Andrea J. Ritchie, author, advocate, and researcher who has authored several books and articles on policing, criminalization, mass incarceration, and immigration enforcement, will deliver the address at the 92nd Commencement exercises on Saturday, May 14, 2022.
Since graduating from Howard University School of Law, Ritchie has spent three decades litigating and organizing around policing and the criminalization of Black women, girls, trans, and gender nonconforming people. She is the author of Invisible No More: Police Violence Against Black Women and Women of Color and co-author of Say Her Name: Resisting Police Brutality Against Black Women, Queer (In)Justice: The Criminalization of LGBT People in the United States, and the forthcoming No More Police: A Case for Abolition. She is currently in residency at the College’s Intercollegiate Feminist Center (IFC), where she will lead a conference on prison abolition later this spring.

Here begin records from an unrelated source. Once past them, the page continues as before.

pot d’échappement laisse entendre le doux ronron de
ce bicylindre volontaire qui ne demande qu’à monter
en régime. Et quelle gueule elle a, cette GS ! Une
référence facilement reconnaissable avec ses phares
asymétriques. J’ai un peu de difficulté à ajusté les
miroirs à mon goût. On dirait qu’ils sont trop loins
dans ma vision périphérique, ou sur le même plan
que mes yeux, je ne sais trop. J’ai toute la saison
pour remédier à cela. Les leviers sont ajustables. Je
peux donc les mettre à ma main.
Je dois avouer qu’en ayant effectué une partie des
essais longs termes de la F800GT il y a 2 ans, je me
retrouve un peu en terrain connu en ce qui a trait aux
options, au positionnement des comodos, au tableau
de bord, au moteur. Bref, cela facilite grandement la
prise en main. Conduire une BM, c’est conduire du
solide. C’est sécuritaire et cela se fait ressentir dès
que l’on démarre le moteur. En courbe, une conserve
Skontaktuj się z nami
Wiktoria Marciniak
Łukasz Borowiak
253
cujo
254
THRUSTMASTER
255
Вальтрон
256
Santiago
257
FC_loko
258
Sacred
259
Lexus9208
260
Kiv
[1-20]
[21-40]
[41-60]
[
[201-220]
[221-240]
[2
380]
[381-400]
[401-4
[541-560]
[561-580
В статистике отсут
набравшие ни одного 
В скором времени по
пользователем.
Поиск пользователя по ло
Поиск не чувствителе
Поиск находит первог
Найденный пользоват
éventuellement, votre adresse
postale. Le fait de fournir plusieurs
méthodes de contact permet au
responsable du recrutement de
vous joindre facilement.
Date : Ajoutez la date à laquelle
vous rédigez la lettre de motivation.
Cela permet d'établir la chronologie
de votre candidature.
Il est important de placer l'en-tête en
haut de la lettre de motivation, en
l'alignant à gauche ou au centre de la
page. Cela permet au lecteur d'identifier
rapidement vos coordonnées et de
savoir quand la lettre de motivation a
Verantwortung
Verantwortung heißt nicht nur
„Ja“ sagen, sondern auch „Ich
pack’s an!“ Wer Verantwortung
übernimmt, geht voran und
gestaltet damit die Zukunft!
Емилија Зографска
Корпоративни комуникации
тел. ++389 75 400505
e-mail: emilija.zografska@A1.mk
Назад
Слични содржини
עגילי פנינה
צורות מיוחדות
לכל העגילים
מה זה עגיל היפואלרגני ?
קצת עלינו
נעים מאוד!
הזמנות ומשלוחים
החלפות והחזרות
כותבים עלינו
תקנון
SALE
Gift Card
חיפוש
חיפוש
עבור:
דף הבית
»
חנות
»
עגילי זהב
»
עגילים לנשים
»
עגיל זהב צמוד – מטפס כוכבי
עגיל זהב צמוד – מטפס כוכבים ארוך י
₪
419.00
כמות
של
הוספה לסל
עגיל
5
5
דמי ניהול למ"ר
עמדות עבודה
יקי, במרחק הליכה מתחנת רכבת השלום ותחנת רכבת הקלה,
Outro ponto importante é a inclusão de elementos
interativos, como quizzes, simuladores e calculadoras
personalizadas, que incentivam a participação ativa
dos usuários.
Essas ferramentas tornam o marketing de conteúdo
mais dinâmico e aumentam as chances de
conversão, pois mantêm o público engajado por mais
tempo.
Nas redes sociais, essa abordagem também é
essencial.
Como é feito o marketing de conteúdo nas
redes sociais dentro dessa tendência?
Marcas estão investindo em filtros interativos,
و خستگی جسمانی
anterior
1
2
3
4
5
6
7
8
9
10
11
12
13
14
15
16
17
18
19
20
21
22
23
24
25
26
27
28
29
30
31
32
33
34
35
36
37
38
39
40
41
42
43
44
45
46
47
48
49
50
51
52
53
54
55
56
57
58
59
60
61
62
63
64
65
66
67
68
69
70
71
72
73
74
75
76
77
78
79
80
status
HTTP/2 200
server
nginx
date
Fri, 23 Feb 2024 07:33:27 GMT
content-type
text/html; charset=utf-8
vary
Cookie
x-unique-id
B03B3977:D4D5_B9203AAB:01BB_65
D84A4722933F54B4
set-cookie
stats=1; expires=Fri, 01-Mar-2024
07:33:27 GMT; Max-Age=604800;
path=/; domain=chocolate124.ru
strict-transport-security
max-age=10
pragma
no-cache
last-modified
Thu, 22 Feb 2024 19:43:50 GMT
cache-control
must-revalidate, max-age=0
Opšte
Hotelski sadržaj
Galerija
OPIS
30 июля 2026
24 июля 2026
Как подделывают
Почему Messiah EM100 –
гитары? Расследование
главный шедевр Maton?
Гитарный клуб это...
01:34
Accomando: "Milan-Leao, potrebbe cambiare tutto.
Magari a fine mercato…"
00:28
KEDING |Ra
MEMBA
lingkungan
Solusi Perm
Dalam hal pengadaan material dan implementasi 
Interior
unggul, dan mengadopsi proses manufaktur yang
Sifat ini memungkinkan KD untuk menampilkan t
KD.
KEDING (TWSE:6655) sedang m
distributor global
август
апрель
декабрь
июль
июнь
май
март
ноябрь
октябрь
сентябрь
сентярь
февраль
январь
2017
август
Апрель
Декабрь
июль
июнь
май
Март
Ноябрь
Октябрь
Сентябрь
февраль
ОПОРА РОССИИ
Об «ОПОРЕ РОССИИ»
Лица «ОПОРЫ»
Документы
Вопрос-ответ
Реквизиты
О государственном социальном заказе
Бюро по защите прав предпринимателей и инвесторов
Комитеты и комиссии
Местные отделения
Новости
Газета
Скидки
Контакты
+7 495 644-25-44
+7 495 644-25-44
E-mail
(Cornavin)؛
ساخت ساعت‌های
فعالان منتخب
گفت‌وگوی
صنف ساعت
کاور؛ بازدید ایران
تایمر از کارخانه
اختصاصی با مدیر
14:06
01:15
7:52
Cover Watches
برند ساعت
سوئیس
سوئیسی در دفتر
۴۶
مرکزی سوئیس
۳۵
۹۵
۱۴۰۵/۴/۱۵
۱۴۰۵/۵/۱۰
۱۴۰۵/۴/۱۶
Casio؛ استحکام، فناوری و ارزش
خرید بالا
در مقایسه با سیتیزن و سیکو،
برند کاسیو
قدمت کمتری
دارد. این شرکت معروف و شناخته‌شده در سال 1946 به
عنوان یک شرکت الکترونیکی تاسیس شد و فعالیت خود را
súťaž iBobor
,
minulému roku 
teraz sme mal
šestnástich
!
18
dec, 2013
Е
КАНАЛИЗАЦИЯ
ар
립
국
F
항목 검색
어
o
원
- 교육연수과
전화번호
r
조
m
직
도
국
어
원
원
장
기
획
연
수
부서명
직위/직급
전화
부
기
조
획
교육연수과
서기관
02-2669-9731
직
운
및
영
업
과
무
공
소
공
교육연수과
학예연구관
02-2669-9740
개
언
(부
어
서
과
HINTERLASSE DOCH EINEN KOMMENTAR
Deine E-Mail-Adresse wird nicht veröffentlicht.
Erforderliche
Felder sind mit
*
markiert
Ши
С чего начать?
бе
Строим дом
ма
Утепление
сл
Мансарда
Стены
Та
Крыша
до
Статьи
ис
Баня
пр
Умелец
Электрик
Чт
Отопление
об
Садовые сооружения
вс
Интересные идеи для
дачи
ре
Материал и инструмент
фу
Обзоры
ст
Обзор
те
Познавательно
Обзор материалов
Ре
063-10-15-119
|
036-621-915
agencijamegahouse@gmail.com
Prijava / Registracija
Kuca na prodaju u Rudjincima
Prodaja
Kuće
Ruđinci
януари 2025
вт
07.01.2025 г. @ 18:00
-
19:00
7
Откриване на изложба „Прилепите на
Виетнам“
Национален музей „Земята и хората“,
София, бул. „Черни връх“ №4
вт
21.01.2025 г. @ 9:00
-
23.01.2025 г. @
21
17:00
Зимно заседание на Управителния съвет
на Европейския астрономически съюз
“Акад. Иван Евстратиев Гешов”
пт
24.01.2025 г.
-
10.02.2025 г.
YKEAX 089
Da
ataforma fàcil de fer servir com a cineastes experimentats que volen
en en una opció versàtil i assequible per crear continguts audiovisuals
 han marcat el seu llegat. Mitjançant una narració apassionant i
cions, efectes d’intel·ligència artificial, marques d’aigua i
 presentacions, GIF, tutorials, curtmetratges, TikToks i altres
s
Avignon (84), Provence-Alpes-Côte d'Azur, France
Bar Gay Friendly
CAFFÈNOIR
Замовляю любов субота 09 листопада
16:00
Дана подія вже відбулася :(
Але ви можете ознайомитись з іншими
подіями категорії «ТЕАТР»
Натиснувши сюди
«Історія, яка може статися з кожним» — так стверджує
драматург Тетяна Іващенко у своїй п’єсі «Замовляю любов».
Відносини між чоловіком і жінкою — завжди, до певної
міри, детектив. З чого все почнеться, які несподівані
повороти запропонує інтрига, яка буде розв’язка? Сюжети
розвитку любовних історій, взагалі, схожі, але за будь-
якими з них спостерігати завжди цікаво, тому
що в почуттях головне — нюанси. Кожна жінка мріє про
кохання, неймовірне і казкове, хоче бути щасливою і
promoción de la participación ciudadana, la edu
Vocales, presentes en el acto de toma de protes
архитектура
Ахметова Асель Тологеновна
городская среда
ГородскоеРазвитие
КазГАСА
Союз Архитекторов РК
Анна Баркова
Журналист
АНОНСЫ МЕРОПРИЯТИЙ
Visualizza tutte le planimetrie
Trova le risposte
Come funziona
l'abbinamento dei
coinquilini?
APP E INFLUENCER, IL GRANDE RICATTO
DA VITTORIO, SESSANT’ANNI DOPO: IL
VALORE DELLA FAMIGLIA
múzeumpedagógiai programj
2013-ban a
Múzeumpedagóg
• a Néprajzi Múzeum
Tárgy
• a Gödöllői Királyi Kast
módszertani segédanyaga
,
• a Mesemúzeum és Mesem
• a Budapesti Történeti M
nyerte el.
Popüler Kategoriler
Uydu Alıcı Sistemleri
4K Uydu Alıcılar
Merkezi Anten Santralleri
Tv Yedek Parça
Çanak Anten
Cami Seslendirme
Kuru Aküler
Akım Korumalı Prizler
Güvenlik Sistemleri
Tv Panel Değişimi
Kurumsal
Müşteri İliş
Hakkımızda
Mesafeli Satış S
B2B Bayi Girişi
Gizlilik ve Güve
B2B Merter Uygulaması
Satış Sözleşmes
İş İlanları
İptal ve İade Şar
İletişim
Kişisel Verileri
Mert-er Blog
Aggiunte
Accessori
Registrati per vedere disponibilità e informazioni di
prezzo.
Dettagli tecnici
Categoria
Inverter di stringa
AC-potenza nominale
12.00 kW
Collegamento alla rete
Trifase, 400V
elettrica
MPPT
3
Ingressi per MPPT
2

Scripps senior class co-presidents Uma Nagarajan-Swenson and Elizabeth Howell-Egan managed the commencement speaker selection process. They say that Ritchie’s achievements as an organizer, scholar, and writer, as well as her work and advocacy for all women, queer, and trans people of color, has served as an inspiration, particularly as the COVID-19 pandemic has emphasized the need for collective and communal organizing. With Ritchie in residence at the IFC, they “couldn’t imagine a more perfect speaker.”
“We believe that Ms. Ritchie’s career and her work exemplify the deeply nuanced vision with which we must see the world and demonstrate the challenges to come, as well as the tangible hope with which we must take on this fight for a better future,” Nagarajan-Swenson and Howell-Egan say. “The pandemic highlighted the ongoing inequities faced by students and the need for long-lasting organizing and community care. Ms. Ritchie’s work speaks deeply to our collective values of care, courage, and hope.”